Having done a couple of Tamiya kits in a row, it was time to do something different.
I’m led to believe this is a fairly rare item from the Japanese manufacturer, Rosso Corporation – a 1/43 scale version of the Ferrari 643 V12 Formula One car from the 1991 season.
This was an out-of-the-box build of the #27 Alain Prost car (Jean Alesi decals are also included for a #28 version). However, I wouldn’t call it a straightforward build as there were lots of fitment issues.
Contents of the Ferrari 643 kit by Rosso, 1:43 scale.
Parts un-bagged. The kit is mostly injection-molded plastic but has a number of metal parts, including the monocoque (bottom of pic) and suspension arms. This one is going to be fiddly…
Test fitting parts. There are some serious gaps.
Test fitting the engine/gearbox/suspension assembly. Something is wrong…
Rear view of the same issue. While there is some good engineering related to the design and build of this model, it has lots of fitment issues that require filing and sanding to get parts to seat and fit properly.
The nosecone has two little red bits on the lower edge that don’t really represent the real car too well, so they’re going to be filed off. There is a carbon weave molded into the front (and rear) wing surfaces.
The first shots of Tamiya TS-8 Red over Tamiya grey primer look a bit dull and grainy.
Detail painting of parts that have earlier been sprayed semi-gloss black.
Rear-end assembly ready to fit to the floor of the car.
Rear assembly flipped. There is no glue needed here, this screw holding it all together.
Monocoque and floor were sprayed semi-gloss black. This is initial assembly. In hindsight, I should have sprayed the chrome silver on the floor (however, the brush strokes look far worse in the photos than in real life).
Bodywork has come up ok for my first time using polishing compounds. I could probably have done more polishing, but didn’t want to get too aggressive and rub through the red paint! Wheels and tyres were straight forward (paint the rims, sand the tyres, pop the tyres on the rims then add decals). Getting the hubs to fit the suspension, however, was a real pain in the arse. The photo-etch metal lower rear wishbones required lots of filing (which I forgot to photograph).

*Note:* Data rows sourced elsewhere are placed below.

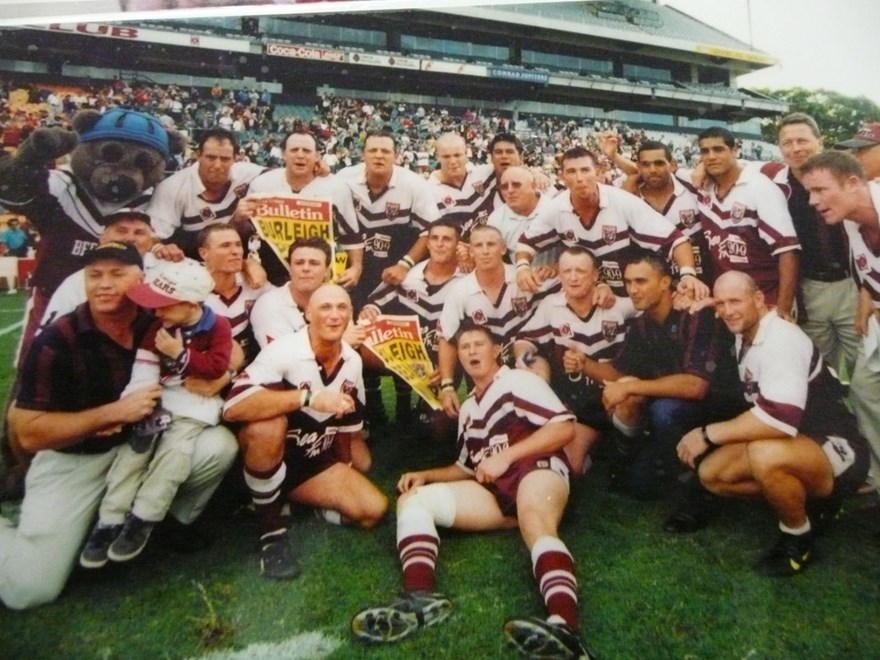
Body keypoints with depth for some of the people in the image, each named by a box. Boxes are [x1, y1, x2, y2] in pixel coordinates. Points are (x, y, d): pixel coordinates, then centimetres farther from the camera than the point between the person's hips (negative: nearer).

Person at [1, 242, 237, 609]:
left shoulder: (158, 326, -9)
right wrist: (114, 412, -24)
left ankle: (173, 521, 8)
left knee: (220, 447, -19)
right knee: (30, 588, -12)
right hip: (72, 460, -3)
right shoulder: (57, 342, -18)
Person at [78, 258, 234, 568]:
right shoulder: (158, 326, 6)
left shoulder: (218, 326, -4)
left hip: (196, 403, -4)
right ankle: (110, 520, -8)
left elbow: (217, 367, -14)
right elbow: (143, 372, -1)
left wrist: (180, 355, -18)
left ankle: (142, 519, -14)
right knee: (134, 442, -13)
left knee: (175, 446, -24)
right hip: (160, 398, 4)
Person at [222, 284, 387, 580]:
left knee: (373, 509, -11)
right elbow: (233, 408, -37)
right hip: (268, 459, -5)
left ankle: (293, 500, 12)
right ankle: (271, 529, -17)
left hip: (314, 463, 5)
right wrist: (308, 397, -40)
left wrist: (346, 482, 16)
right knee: (269, 423, -38)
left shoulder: (353, 361, -2)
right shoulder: (283, 351, -23)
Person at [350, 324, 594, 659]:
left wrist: (505, 456, -12)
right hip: (494, 492, 6)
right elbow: (466, 467, 31)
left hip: (536, 469, -6)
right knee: (412, 500, -11)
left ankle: (564, 626, -63)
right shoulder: (468, 408, 28)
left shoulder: (518, 380, 7)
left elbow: (565, 427, -6)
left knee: (536, 527, -39)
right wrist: (426, 475, 13)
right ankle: (420, 597, -35)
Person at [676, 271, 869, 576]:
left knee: (765, 455, -38)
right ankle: (809, 502, 12)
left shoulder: (782, 340, -23)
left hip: (838, 451, -9)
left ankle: (798, 539, -8)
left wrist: (708, 434, -27)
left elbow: (780, 418, -35)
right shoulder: (744, 337, 5)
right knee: (711, 473, -3)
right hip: (795, 444, 9)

If you ever build this kit, here’s the Big Tip: Check the fit of everything before progressing to any paint or assembly!
Seat belts are a sticker. Shocks, springs and anti-rollbar linkages are all hand painted. Bare metal foil is used as the heat shield around the lower edges of the fuel tank.
Just needs decals, mirrors and the wings attached to finish this one off.

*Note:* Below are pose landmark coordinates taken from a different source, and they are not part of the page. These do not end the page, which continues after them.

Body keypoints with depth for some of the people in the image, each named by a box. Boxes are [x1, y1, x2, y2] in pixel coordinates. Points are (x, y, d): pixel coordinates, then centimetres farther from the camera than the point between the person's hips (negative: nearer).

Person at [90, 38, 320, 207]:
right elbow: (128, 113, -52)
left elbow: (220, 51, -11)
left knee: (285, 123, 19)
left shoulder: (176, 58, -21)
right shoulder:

Digital dash is a decal, as is the (very fiddly) rear-view mirror material.
Removing the bodywork reveals some basic detail. Somebody with jewelers’ skills (and spare time!) might add pipes to the radiators and build new exhausts.
Airbox lifts off, revealing there is no roll-hoop structure on the tub.
I’m considering manufacturing my own custom plinths. The grey could work??